• **WHAT THE TASK ASKS**: Which lines run from the one containing "Draw a box round the pass-through opening." to the end of the material below? Retype exactly those, both ends included, and nothing else.

• **DATA SUPPLIED**:

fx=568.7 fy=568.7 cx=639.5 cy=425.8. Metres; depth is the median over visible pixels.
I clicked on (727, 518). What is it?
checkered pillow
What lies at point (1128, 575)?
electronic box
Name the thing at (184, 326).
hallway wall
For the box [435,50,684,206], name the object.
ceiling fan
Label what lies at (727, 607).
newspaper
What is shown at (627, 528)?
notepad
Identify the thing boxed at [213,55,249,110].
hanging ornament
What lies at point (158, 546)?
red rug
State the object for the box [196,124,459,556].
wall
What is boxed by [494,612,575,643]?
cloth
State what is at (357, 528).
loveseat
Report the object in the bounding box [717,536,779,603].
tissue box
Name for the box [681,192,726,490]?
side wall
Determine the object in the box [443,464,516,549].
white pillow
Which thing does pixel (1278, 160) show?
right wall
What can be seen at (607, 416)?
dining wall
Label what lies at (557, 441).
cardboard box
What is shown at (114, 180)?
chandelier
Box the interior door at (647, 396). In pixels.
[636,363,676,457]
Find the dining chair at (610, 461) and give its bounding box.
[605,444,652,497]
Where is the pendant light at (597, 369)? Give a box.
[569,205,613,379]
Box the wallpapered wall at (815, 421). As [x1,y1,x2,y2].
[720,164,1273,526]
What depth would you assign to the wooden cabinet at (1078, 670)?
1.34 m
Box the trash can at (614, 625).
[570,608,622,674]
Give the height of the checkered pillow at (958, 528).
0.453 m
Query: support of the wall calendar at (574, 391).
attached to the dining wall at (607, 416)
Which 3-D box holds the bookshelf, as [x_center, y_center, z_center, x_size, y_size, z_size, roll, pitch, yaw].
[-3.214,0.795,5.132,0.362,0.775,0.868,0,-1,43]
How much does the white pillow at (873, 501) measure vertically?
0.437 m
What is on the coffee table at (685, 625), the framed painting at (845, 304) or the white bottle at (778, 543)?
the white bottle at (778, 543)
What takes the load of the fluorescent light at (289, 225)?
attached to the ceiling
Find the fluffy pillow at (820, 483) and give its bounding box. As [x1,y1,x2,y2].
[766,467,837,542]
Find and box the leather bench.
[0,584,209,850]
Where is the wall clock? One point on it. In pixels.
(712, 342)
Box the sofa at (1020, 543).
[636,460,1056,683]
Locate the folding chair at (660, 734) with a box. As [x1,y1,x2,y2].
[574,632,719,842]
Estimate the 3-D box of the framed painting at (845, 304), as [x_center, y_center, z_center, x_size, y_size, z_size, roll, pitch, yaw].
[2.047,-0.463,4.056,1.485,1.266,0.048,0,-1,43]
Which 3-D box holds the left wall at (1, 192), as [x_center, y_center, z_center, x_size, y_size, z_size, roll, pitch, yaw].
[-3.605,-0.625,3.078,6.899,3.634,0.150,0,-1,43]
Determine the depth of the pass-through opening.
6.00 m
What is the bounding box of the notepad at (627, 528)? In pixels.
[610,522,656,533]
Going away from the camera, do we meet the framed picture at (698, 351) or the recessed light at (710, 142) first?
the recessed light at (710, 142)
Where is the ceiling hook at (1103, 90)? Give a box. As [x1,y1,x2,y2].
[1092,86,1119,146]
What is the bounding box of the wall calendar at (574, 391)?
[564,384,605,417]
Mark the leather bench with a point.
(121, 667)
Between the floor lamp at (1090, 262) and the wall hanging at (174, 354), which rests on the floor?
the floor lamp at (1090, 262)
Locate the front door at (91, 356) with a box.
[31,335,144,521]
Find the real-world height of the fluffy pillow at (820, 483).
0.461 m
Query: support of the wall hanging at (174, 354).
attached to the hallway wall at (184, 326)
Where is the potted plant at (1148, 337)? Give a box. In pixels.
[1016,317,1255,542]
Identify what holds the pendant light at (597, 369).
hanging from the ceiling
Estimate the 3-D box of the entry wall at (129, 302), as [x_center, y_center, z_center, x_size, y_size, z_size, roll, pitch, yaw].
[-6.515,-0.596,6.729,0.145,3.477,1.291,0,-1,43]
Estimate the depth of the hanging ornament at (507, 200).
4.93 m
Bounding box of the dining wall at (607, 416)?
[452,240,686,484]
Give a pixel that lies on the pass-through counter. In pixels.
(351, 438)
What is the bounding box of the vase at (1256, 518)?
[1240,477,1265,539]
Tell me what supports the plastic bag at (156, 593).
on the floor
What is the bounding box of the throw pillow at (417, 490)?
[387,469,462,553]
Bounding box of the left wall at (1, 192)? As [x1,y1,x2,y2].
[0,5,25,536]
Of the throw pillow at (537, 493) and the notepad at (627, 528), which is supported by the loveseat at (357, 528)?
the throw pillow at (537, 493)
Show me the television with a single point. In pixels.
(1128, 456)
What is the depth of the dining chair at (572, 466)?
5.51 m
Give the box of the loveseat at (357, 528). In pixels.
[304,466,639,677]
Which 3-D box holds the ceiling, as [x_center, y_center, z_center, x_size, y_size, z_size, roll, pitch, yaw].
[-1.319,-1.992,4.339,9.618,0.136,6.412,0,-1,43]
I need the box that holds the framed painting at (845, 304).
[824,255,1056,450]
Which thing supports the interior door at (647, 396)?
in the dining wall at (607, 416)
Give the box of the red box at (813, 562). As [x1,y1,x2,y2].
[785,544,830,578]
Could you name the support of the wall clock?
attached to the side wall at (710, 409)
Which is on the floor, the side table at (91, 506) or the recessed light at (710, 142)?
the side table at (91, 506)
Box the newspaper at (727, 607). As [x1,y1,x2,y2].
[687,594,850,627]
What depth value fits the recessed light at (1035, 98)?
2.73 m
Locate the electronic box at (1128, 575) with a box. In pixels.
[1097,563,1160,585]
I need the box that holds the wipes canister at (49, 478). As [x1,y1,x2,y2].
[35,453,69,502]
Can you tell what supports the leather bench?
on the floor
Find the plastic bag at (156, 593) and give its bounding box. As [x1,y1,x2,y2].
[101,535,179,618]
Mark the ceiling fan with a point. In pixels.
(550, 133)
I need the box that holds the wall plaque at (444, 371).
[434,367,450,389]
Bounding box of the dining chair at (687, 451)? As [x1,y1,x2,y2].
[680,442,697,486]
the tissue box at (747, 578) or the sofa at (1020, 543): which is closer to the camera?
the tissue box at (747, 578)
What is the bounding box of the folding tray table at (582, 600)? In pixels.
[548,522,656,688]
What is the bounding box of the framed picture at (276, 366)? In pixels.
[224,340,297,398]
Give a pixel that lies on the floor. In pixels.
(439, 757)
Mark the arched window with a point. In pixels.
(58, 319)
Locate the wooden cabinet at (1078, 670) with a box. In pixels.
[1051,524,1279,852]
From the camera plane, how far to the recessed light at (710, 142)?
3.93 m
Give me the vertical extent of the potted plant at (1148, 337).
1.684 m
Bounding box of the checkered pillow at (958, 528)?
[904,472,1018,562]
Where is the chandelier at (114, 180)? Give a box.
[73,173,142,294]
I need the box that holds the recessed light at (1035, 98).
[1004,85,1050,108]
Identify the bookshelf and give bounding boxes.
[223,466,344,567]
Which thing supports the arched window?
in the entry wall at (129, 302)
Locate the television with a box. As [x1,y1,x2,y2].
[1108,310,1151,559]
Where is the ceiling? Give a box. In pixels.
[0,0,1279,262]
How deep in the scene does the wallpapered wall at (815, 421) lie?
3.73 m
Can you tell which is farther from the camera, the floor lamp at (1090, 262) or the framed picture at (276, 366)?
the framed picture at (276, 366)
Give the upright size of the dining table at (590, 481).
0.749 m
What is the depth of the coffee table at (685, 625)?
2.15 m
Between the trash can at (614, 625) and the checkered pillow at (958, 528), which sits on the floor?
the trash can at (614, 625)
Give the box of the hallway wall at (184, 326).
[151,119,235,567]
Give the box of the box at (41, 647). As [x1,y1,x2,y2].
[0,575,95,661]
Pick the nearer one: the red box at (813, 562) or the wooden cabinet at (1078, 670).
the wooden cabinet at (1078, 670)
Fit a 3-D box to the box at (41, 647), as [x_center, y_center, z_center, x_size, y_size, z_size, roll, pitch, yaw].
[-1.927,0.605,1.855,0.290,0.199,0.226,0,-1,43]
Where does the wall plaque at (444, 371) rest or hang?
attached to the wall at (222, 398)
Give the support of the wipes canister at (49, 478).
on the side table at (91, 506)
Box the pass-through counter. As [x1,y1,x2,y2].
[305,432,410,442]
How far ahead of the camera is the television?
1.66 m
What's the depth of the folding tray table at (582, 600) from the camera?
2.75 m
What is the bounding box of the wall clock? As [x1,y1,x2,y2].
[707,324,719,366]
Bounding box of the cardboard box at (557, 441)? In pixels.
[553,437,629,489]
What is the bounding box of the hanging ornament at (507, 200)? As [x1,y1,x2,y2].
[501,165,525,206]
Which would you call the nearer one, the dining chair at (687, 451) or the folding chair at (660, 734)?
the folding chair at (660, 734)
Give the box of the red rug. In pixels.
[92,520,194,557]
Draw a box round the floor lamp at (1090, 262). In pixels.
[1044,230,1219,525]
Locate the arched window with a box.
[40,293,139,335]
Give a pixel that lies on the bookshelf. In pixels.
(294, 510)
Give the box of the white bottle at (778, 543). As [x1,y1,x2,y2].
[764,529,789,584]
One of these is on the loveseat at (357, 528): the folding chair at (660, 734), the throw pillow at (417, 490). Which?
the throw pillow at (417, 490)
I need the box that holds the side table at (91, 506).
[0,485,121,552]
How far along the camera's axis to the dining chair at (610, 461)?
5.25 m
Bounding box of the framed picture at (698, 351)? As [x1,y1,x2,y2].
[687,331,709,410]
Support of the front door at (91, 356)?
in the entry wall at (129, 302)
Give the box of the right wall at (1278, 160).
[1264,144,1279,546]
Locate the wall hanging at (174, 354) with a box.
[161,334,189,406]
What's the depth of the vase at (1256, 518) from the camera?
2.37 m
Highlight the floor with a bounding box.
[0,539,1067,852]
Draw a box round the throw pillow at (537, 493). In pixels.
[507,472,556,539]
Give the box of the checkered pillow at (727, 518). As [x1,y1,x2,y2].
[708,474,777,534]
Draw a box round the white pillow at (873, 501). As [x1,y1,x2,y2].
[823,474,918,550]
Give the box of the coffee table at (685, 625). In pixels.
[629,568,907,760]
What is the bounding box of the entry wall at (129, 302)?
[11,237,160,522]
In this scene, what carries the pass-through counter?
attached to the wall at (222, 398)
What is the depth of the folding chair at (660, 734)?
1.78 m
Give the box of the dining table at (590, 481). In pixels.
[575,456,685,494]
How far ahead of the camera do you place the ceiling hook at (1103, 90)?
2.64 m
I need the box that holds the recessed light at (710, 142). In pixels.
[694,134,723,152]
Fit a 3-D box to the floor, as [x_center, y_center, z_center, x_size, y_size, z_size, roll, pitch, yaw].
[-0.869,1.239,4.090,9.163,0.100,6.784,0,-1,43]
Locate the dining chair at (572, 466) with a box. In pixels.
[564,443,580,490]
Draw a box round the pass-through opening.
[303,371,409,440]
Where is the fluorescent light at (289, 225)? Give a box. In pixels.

• **YOUR SOLUTION**:
Draw a box round the pass-through opening.
[303,371,409,440]
Where is the fluorescent light at (289, 225)? Give a box. In pixels.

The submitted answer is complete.